▶ **Exercise**
Swap every "chart" for "graph" and write out the data below again, leaving everything else unchanged and omitting the pictures.

▶ **Source records**
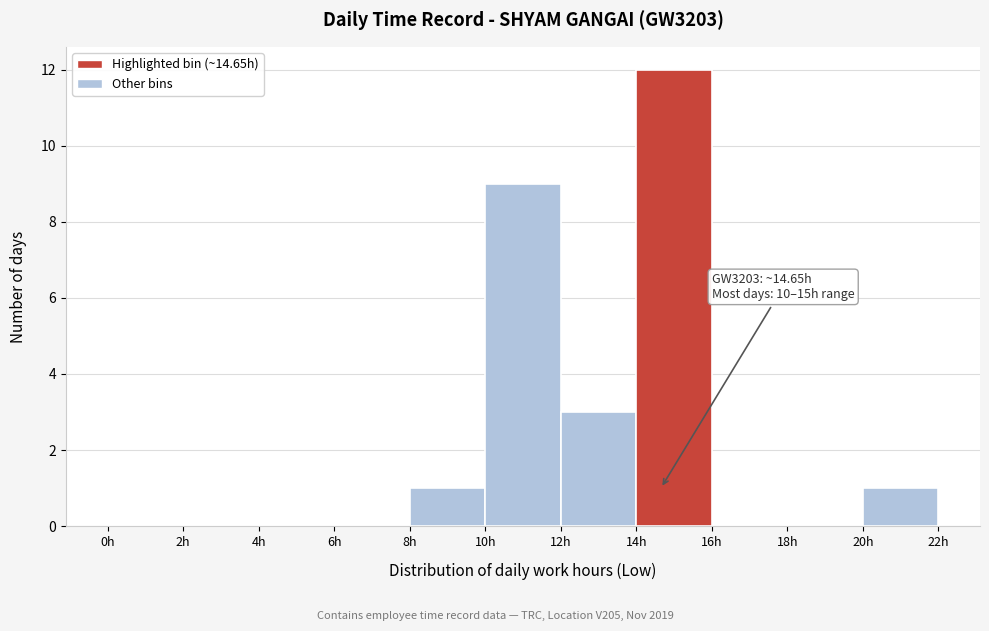

Over which range of the x-axis is the bar tallest?

14 to 16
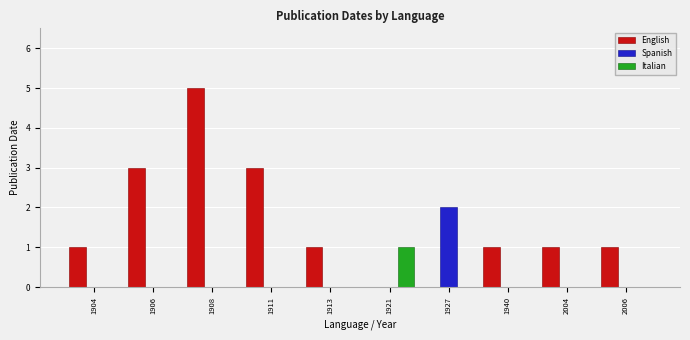

Are the bars grouped side by side (vs. stacked)?

Yes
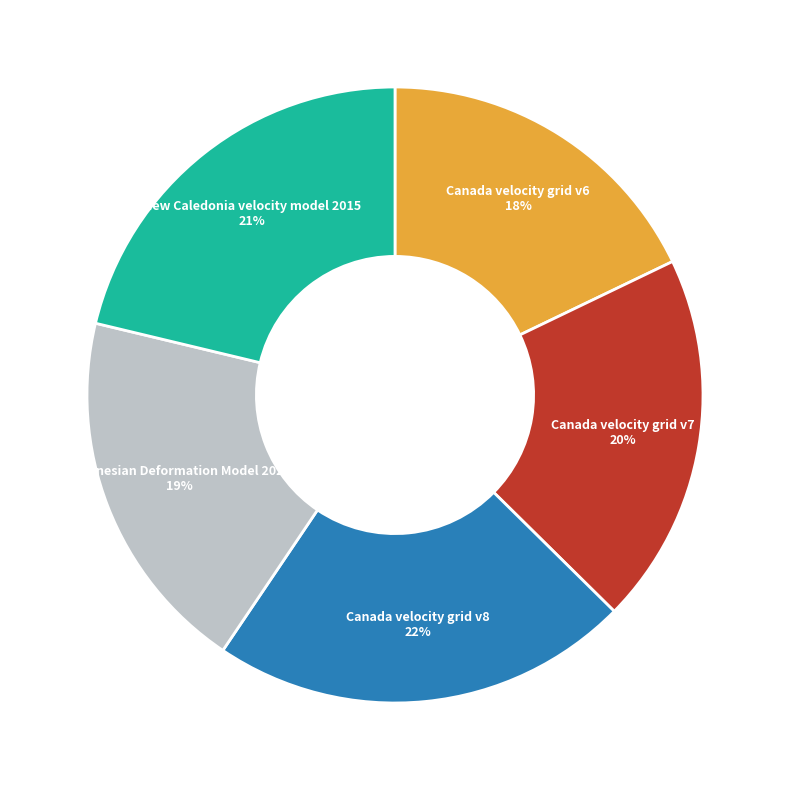

Which category has the biggest portion of the pie?

Canada velocity grid v8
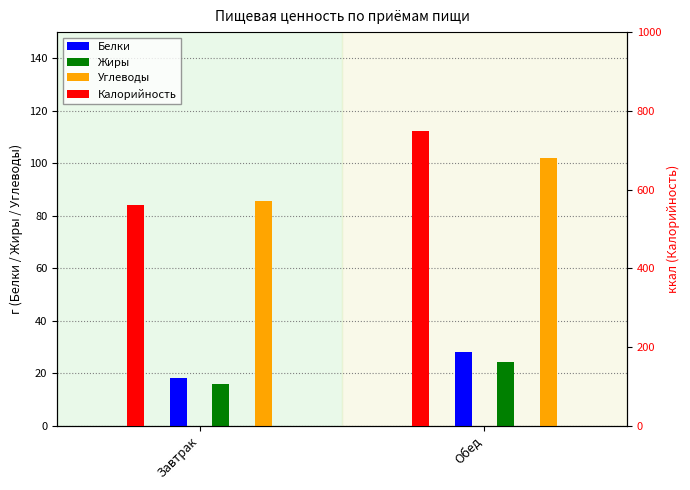

Reading left to right, extract all data points from this chart.

Белки: 18.2	28.0
Жиры: 15.8	24.2
Углеводы: 85.5	102.1
Калорийность: 561.3	749.2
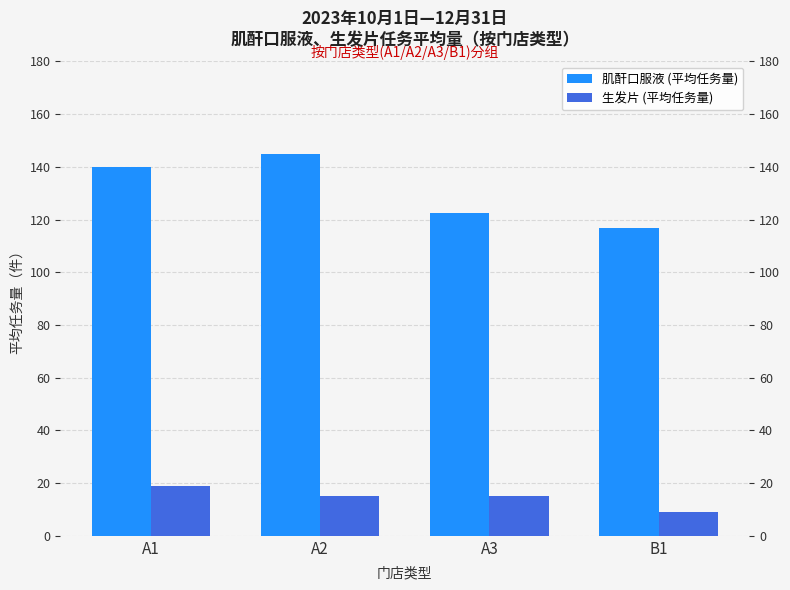

Reading left to right, extract all data points from this chart.

肌酐口服液 (平均任务量): 140.0	145.0	122.5	116.7
生发片 (平均任务量): 18.8	15.0	15.0	9.0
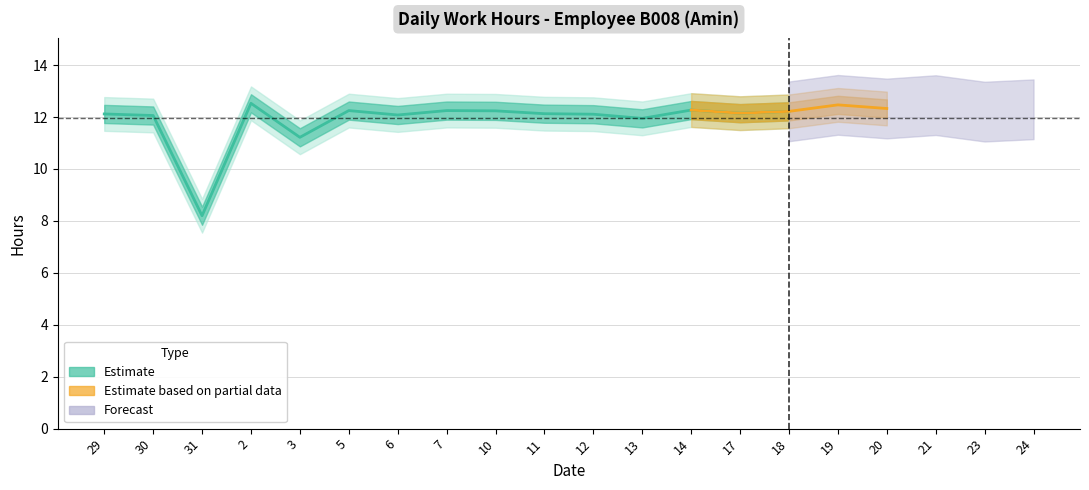

At which label does Low (hours) reach its peak?

2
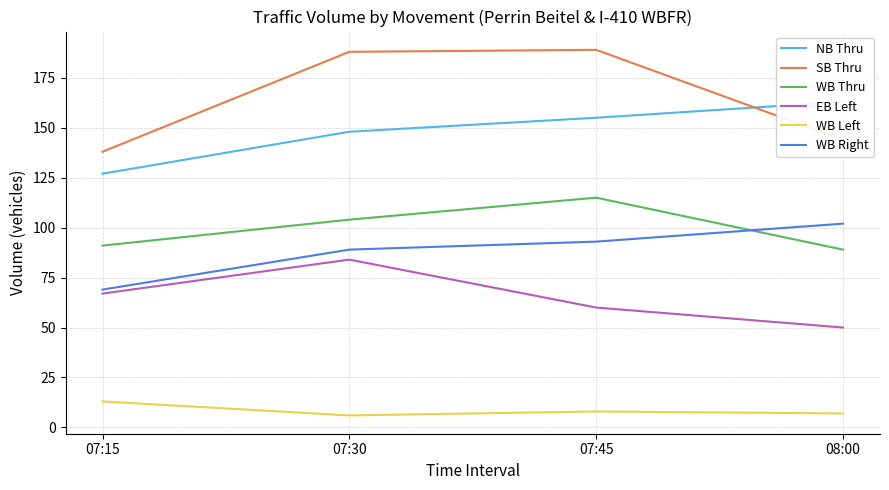

How many interior local peaks does the WB Thru series have?

1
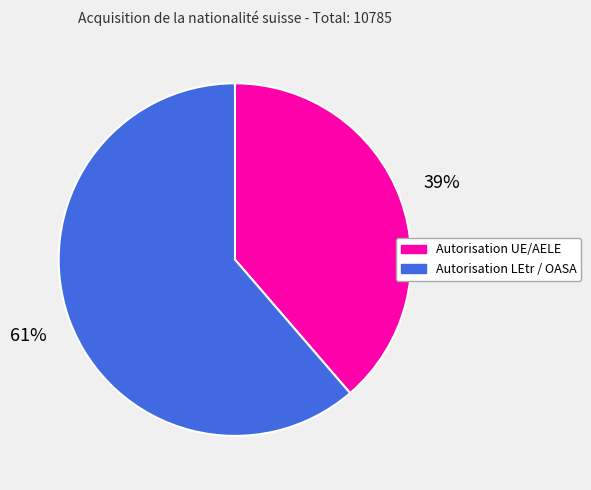

Approximately how many times larger is the value at Autorisation LEtr / OASA compared to Autorisation UE/AELE?

1.6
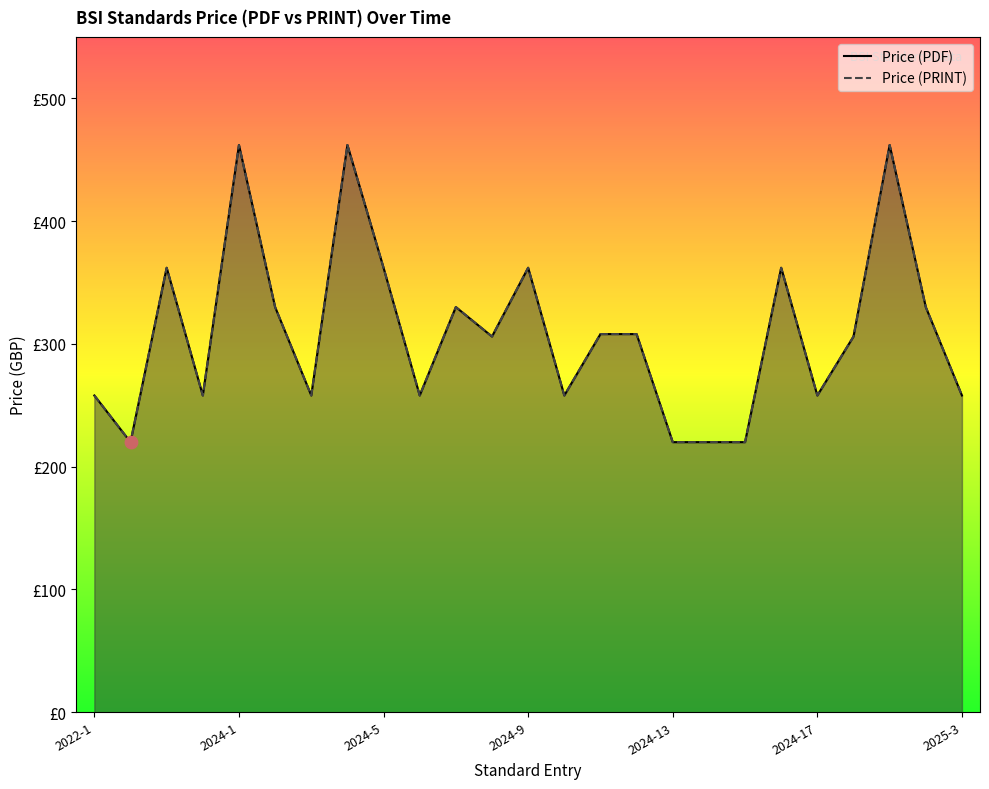

Which series has the largest total across all categories?

Price (PDF)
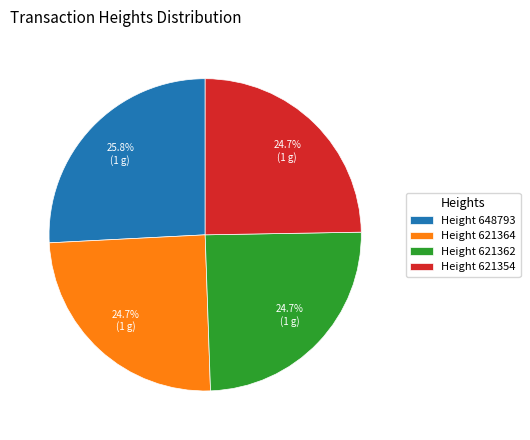

What is the largest slice in the pie chart?

Height 648793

▶ **Output of the exercise**
Over which range of the x-axis is the bar tallest?

14 to 16

Are the bars grouped side by side (vs. stacked)?

Yes

Which category has the biggest portion of the pie?

Canada velocity grid v8

Reading left to right, extract all data points from this graph.

Белки: 18.2	28.0
Жиры: 15.8	24.2
Углеводы: 85.5	102.1
Калорийность: 561.3	749.2

Reading left to right, extract all data points from this graph.

肌酐口服液 (平均任务量): 140.0	145.0	122.5	116.7
生发片 (平均任务量): 18.8	15.0	15.0	9.0

At which label does Low (hours) reach its peak?

2

How many interior local peaks does the WB Thru series have?

1

Approximately how many times larger is the value at Autorisation LEtr / OASA compared to Autorisation UE/AELE?

1.6

Which series has the largest total across all categories?

Price (PDF)

What is the largest slice in the pie graph?

Height 648793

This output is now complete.